[Collection entries]
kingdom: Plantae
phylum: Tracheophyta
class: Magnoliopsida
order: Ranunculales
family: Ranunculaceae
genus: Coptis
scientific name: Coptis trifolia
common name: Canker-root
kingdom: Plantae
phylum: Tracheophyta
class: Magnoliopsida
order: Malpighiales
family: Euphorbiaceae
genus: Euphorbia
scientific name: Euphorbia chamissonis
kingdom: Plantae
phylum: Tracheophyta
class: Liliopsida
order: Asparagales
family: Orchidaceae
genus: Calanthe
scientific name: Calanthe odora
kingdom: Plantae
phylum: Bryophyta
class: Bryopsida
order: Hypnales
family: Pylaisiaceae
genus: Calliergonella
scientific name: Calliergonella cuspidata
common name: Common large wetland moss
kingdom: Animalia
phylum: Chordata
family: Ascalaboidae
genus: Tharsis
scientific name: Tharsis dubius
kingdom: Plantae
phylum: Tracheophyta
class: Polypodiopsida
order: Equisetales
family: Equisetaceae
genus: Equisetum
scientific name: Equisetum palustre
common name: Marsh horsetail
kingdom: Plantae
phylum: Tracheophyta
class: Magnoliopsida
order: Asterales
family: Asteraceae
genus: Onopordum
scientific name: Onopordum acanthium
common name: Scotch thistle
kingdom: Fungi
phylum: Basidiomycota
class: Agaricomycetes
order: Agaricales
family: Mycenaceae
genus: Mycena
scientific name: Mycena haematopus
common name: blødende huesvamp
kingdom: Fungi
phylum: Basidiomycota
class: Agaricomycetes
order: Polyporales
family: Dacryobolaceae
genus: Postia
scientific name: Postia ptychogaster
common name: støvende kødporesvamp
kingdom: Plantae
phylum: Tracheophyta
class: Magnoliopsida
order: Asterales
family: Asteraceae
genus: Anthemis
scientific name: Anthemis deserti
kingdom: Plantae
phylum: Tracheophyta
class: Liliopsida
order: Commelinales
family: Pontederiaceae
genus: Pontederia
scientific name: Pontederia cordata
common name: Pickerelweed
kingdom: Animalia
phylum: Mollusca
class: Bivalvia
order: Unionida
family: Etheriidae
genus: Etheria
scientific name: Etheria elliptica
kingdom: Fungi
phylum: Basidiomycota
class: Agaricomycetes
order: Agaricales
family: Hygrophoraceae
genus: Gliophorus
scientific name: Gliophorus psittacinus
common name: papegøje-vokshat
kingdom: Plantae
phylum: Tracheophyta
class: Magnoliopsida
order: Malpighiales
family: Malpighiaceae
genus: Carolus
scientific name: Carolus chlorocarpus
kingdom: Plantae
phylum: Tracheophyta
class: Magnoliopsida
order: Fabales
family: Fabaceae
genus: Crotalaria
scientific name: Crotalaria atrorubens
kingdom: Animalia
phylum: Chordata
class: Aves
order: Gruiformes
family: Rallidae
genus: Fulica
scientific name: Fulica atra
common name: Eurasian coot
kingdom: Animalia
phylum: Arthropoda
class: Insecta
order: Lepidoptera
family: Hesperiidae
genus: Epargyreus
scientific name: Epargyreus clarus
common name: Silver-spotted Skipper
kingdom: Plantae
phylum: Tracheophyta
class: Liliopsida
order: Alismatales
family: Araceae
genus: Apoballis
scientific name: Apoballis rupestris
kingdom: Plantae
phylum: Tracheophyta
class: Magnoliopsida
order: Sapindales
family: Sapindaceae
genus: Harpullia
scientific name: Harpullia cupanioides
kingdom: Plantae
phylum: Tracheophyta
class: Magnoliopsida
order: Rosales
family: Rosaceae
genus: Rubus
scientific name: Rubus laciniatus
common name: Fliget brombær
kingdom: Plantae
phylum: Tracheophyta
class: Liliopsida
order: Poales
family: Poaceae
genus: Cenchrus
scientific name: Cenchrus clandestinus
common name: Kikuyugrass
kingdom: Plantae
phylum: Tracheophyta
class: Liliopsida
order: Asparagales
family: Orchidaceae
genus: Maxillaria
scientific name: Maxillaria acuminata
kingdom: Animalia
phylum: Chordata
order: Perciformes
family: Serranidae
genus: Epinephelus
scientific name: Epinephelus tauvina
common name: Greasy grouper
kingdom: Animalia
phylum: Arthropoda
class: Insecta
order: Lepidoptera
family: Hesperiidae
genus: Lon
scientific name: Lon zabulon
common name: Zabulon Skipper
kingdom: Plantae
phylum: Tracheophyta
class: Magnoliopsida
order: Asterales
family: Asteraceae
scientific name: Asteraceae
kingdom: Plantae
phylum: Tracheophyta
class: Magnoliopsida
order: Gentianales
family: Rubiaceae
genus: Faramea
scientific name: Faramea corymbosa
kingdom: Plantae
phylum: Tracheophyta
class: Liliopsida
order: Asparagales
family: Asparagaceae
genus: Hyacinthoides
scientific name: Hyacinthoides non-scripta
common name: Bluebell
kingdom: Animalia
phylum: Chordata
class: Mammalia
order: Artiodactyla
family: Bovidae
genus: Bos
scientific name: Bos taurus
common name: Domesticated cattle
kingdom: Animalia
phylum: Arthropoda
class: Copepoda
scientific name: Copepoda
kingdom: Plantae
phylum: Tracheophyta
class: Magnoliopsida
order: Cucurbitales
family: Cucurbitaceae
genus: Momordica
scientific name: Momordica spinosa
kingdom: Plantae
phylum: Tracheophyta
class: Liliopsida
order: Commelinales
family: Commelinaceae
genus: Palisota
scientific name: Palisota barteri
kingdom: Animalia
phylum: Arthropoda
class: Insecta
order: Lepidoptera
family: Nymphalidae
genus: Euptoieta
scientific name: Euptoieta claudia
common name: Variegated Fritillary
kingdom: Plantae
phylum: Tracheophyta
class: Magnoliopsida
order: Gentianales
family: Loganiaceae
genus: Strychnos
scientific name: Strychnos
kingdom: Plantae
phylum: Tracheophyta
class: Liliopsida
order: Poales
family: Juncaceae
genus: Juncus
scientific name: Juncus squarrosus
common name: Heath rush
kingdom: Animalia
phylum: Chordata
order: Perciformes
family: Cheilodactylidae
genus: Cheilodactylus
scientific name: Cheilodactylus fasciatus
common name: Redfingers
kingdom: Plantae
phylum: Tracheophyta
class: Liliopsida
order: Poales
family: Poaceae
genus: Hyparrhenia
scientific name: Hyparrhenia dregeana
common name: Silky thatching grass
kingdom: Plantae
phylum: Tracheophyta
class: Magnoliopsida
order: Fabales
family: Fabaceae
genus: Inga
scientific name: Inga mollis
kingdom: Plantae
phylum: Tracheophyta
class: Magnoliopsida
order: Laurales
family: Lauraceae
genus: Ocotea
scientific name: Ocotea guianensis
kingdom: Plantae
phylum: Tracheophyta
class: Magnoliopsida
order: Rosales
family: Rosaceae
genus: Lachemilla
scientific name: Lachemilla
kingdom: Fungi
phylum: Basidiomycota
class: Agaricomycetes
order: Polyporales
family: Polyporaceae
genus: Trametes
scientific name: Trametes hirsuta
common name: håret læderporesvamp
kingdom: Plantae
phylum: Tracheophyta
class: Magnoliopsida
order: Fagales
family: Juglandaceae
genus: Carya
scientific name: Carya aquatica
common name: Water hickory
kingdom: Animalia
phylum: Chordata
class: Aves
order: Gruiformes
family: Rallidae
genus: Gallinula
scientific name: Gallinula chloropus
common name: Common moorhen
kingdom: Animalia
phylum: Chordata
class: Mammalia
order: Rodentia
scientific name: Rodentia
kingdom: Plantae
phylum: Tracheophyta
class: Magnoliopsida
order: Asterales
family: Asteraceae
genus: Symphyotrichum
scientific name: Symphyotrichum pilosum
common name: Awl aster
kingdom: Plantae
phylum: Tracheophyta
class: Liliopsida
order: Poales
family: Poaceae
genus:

## TO DO
Rewrite the material with every "common name" changed to "vernacular name", leaving all other text unchanged.

## RESPONSE TO THE TASK
kingdom: Plantae
phylum: Tracheophyta
class: Magnoliopsida
order: Ranunculales
family: Ranunculaceae
genus: Coptis
scientific name: Coptis trifolia
vernacular name: Canker-root
kingdom: Plantae
phylum: Tracheophyta
class: Magnoliopsida
order: Malpighiales
family: Euphorbiaceae
genus: Euphorbia
scientific name: Euphorbia chamissonis
kingdom: Plantae
phylum: Tracheophyta
class: Liliopsida
order: Asparagales
family: Orchidaceae
genus: Calanthe
scientific name: Calanthe odora
kingdom: Plantae
phylum: Bryophyta
class: Bryopsida
order: Hypnales
family: Pylaisiaceae
genus: Calliergonella
scientific name: Calliergonella cuspidata
vernacular name: Common large wetland moss
kingdom: Animalia
phylum: Chordata
family: Ascalaboidae
genus: Tharsis
scientific name: Tharsis dubius
kingdom: Plantae
phylum: Tracheophyta
class: Polypodiopsida
order: Equisetales
family: Equisetaceae
genus: Equisetum
scientific name: Equisetum palustre
vernacular name: Marsh horsetail
kingdom: Plantae
phylum: Tracheophyta
class: Magnoliopsida
order: Asterales
family: Asteraceae
genus: Onopordum
scientific name: Onopordum acanthium
vernacular name: Scotch thistle
kingdom: Fungi
phylum: Basidiomycota
class: Agaricomycetes
order: Agaricales
family: Mycenaceae
genus: Mycena
scientific name: Mycena haematopus
vernacular name: blødende huesvamp
kingdom: Fungi
phylum: Basidiomycota
class: Agaricomycetes
order: Polyporales
family: Dacryobolaceae
genus: Postia
scientific name: Postia ptychogaster
vernacular name: støvende kødporesvamp
kingdom: Plantae
phylum: Tracheophyta
class: Magnoliopsida
order: Asterales
family: Asteraceae
genus: Anthemis
scientific name: Anthemis deserti
kingdom: Plantae
phylum: Tracheophyta
class: Liliopsida
order: Commelinales
family: Pontederiaceae
genus: Pontederia
scientific name: Pontederia cordata
vernacular name: Pickerelweed
kingdom: Animalia
phylum: Mollusca
class: Bivalvia
order: Unionida
family: Etheriidae
genus: Etheria
scientific name: Etheria elliptica
kingdom: Fungi
phylum: Basidiomycota
class: Agaricomycetes
order: Agaricales
family: Hygrophoraceae
genus: Gliophorus
scientific name: Gliophorus psittacinus
vernacular name: papegøje-vokshat
kingdom: Plantae
phylum: Tracheophyta
class: Magnoliopsida
order: Malpighiales
family: Malpighiaceae
genus: Carolus
scientific name: Carolus chlorocarpus
kingdom: Plantae
phylum: Tracheophyta
class: Magnoliopsida
order: Fabales
family: Fabaceae
genus: Crotalaria
scientific name: Crotalaria atrorubens
kingdom: Animalia
phylum: Chordata
class: Aves
order: Gruiformes
family: Rallidae
genus: Fulica
scientific name: Fulica atra
vernacular name: Eurasian coot
kingdom: Animalia
phylum: Arthropoda
class: Insecta
order: Lepidoptera
family: Hesperiidae
genus: Epargyreus
scientific name: Epargyreus clarus
vernacular name: Silver-spotted Skipper
kingdom: Plantae
phylum: Tracheophyta
class: Liliopsida
order: Alismatales
family: Araceae
genus: Apoballis
scientific name: Apoballis rupestris
kingdom: Plantae
phylum: Tracheophyta
class: Magnoliopsida
order: Sapindales
family: Sapindaceae
genus: Harpullia
scientific name: Harpullia cupanioides
kingdom: Plantae
phylum: Tracheophyta
class: Magnoliopsida
order: Rosales
family: Rosaceae
genus: Rubus
scientific name: Rubus laciniatus
vernacular name: Fliget brombær
kingdom: Plantae
phylum: Tracheophyta
class: Liliopsida
order: Poales
family: Poaceae
genus: Cenchrus
scientific name: Cenchrus clandestinus
vernacular name: Kikuyugrass
kingdom: Plantae
phylum: Tracheophyta
class: Liliopsida
order: Asparagales
family: Orchidaceae
genus: Maxillaria
scientific name: Maxillaria acuminata
kingdom: Animalia
phylum: Chordata
order: Perciformes
family: Serranidae
genus: Epinephelus
scientific name: Epinephelus tauvina
vernacular name: Greasy grouper
kingdom: Animalia
phylum: Arthropoda
class: Insecta
order: Lepidoptera
family: Hesperiidae
genus: Lon
scientific name: Lon zabulon
vernacular name: Zabulon Skipper
kingdom: Plantae
phylum: Tracheophyta
class: Magnoliopsida
order: Asterales
family: Asteraceae
scientific name: Asteraceae
kingdom: Plantae
phylum: Tracheophyta
class: Magnoliopsida
order: Gentianales
family: Rubiaceae
genus: Faramea
scientific name: Faramea corymbosa
kingdom: Plantae
phylum: Tracheophyta
class: Liliopsida
order: Asparagales
family: Asparagaceae
genus: Hyacinthoides
scientific name: Hyacinthoides non-scripta
vernacular name: Bluebell
kingdom: Animalia
phylum: Chordata
class: Mammalia
order: Artiodactyla
family: Bovidae
genus: Bos
scientific name: Bos taurus
vernacular name: Domesticated cattle
kingdom: Animalia
phylum: Arthropoda
class: Copepoda
scientific name: Copepoda
kingdom: Plantae
phylum: Tracheophyta
class: Magnoliopsida
order: Cucurbitales
family: Cucurbitaceae
genus: Momordica
scientific name: Momordica spinosa
kingdom: Plantae
phylum: Tracheophyta
class: Liliopsida
order: Commelinales
family: Commelinaceae
genus: Palisota
scientific name: Palisota barteri
kingdom: Animalia
phylum: Arthropoda
class: Insecta
order: Lepidoptera
family: Nymphalidae
genus: Euptoieta
scientific name: Euptoieta claudia
vernacular name: Variegated Fritillary
kingdom: Plantae
phylum: Tracheophyta
class: Magnoliopsida
order: Gentianales
family: Loganiaceae
genus: Strychnos
scientific name: Strychnos
kingdom: Plantae
phylum: Tracheophyta
class: Liliopsida
order: Poales
family: Juncaceae
genus: Juncus
scientific name: Juncus squarrosus
vernacular name: Heath rush
kingdom: Animalia
phylum: Chordata
order: Perciformes
family: Cheilodactylidae
genus: Cheilodactylus
scientific name: Cheilodactylus fasciatus
vernacular name: Redfingers
kingdom: Plantae
phylum: Tracheophyta
class: Liliopsida
order: Poales
family: Poaceae
genus: Hyparrhenia
scientific name: Hyparrhenia dregeana
vernacular name: Silky thatching grass
kingdom: Plantae
phylum: Tracheophyta
class: Magnoliopsida
order: Fabales
family: Fabaceae
genus: Inga
scientific name: Inga mollis
kingdom: Plantae
phylum: Tracheophyta
class: Magnoliopsida
order: Laurales
family: Lauraceae
genus: Ocotea
scientific name: Ocotea guianensis
kingdom: Plantae
phylum: Tracheophyta
class: Magnoliopsida
order: Rosales
family: Rosaceae
genus: Lachemilla
scientific name: Lachemilla
kingdom: Fungi
phylum: Basidiomycota
class: Agaricomycetes
order: Polyporales
family: Polyporaceae
genus: Trametes
scientific name: Trametes hirsuta
vernacular name: håret læderporesvamp
kingdom: Plantae
phylum: Tracheophyta
class: Magnoliopsida
order: Fagales
family: Juglandaceae
genus: Carya
scientific name: Carya aquatica
vernacular name: Water hickory
kingdom: Animalia
phylum: Chordata
class: Aves
order: Gruiformes
family: Rallidae
genus: Gallinula
scientific name: Gallinula chloropus
vernacular name: Common moorhen
kingdom: Animalia
phylum: Chordata
class: Mammalia
order: Rodentia
scientific name: Rodentia
kingdom: Plantae
phylum: Tracheophyta
class: Magnoliopsida
order: Asterales
family: Asteraceae
genus: Symphyotrichum
scientific name: Symphyotrichum pilosum
vernacular name: Awl aster
kingdom: Plantae
phylum: Tracheophyta
class: Liliopsida
order: Poales
family: Poaceae
genus:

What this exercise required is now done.